- _PAGE EXCERPT_:
________________________

Create a procedure READ_DATA1 using the above example and verify that you can read the data from this file. Print out the values of the array H after you have read the file to check that you can access the file correctly.
Exercise 2
Change the statement H=FLTARR(3,5) to H=INTARR(3,5) in the DATA_READ
procedure. Now test the procedure. What was the effect of this change?
What do you think was the cause? It makes sense to use the FLTARR function
to set up an array so the numbers are not rounded to integers. There are
also times when one may want to use double or complex data types.
Exercise 3
In the above exercises we needed to know the size of the file that
we want to read before it is read. Suppose that all that we know is that
the data is stored in three columns, and that the number of rows is unknown.
This is often the case with a data file. Let us investigate the idea of
reading the file a line at a time and then saving the results. We do this
until the end of the file is found.
We might try a procedure like the following. The idea is to construct an array that has more rows than we think will possibly be used. Then we can read one line at a time into a vector, here called S, and store that into the current row of the array. We expect the reading to stop when we hit the end of the file.
Put the following program in a file named read_data2.pro and test it on the exdata.dat file. Do not be surprised when it breaks. We will fix up the problems once we see them.
PRO READ_DATA2, H, filename
OPENR,1,filename
H=FLTARR(3,1000) ;A big array to hold the
data
S=FLTARR(3) ;A
small array to read a line
FOR n=0,999 DO BEGIN
READF,1,S ;Read
a line of data
PRINT,S ;Print
the line
H[*,n]=S ;Store
it in H
ENDFOR
CLOSE,1
END
You can run the file by doing something like the following
fname='/cis/myname/idl/data/exdata.dat'
READ_DATA2,A,fname
The results will be a list of the file contents (produced by the print statement) and then a lot of complaints and error messages that are produced by an encounter with the end of the file. In fact, it quits so ungracefully that it does not return any values in the array H. As you would expect, there is a way to overcome this kind of problem.

________________________

- _INFORMATION PROVIDED_:
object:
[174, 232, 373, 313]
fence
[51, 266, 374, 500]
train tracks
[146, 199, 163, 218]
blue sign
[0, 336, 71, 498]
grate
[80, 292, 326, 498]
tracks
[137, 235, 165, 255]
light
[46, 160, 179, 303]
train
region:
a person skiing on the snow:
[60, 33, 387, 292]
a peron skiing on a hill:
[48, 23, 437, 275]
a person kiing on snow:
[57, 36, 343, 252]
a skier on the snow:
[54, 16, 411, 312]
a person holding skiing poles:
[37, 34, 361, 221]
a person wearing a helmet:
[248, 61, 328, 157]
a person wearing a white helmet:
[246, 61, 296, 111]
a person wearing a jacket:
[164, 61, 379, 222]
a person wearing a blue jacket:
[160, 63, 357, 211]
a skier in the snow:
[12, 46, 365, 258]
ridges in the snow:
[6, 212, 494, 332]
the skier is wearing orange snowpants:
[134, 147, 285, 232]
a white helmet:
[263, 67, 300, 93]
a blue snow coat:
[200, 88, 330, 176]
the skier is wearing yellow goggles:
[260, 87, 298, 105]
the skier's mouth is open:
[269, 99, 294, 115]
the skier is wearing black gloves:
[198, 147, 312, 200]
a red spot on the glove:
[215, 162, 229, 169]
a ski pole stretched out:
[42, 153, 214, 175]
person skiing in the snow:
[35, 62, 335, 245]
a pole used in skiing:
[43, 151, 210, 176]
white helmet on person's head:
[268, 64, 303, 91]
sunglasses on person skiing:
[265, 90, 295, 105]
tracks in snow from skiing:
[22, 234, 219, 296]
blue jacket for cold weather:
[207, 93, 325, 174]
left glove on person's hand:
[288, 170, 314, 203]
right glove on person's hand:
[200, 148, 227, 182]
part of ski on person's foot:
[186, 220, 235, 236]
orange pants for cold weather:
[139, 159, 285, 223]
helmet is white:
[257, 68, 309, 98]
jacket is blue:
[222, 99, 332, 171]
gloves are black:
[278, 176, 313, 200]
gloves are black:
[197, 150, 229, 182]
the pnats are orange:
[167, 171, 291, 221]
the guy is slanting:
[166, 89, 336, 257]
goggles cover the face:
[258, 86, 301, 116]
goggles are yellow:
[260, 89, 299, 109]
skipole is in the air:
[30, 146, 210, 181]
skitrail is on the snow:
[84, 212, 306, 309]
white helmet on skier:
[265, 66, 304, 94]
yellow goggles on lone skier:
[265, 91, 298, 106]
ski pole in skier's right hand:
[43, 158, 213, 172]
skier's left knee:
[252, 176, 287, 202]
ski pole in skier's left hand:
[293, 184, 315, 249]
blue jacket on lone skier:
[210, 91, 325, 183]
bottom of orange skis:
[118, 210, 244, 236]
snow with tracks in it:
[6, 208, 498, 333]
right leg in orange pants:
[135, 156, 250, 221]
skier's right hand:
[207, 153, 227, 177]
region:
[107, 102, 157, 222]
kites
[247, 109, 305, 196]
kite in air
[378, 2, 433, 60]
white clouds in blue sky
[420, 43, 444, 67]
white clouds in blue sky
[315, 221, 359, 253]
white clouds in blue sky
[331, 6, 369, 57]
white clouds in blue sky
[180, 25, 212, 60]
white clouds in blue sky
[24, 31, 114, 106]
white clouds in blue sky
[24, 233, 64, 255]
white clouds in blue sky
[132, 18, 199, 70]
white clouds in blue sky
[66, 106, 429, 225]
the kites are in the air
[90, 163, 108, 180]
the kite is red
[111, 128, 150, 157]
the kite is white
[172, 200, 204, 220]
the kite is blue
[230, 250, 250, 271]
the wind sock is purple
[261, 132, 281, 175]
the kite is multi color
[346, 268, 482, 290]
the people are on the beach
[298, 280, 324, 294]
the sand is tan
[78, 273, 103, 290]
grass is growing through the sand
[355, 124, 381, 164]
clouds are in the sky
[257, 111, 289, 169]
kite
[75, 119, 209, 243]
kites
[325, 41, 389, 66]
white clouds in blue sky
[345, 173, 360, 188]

________________________

- _WORK INSTRUCTIONS_:
Answer these questions from the IDL page excerpt above, one per line:
1. In Exercise 2, what statement should replace H=FLTARR(3,5)?
2. In Exercise 3, how many columns is the data assumed to be stored in?
3. In what file should the READ_DATA2 program be placed?

- _OUTPUT FOR THIS TASK_:
1. H=INTARR(3,5)
2. Three
3. read_data2.pro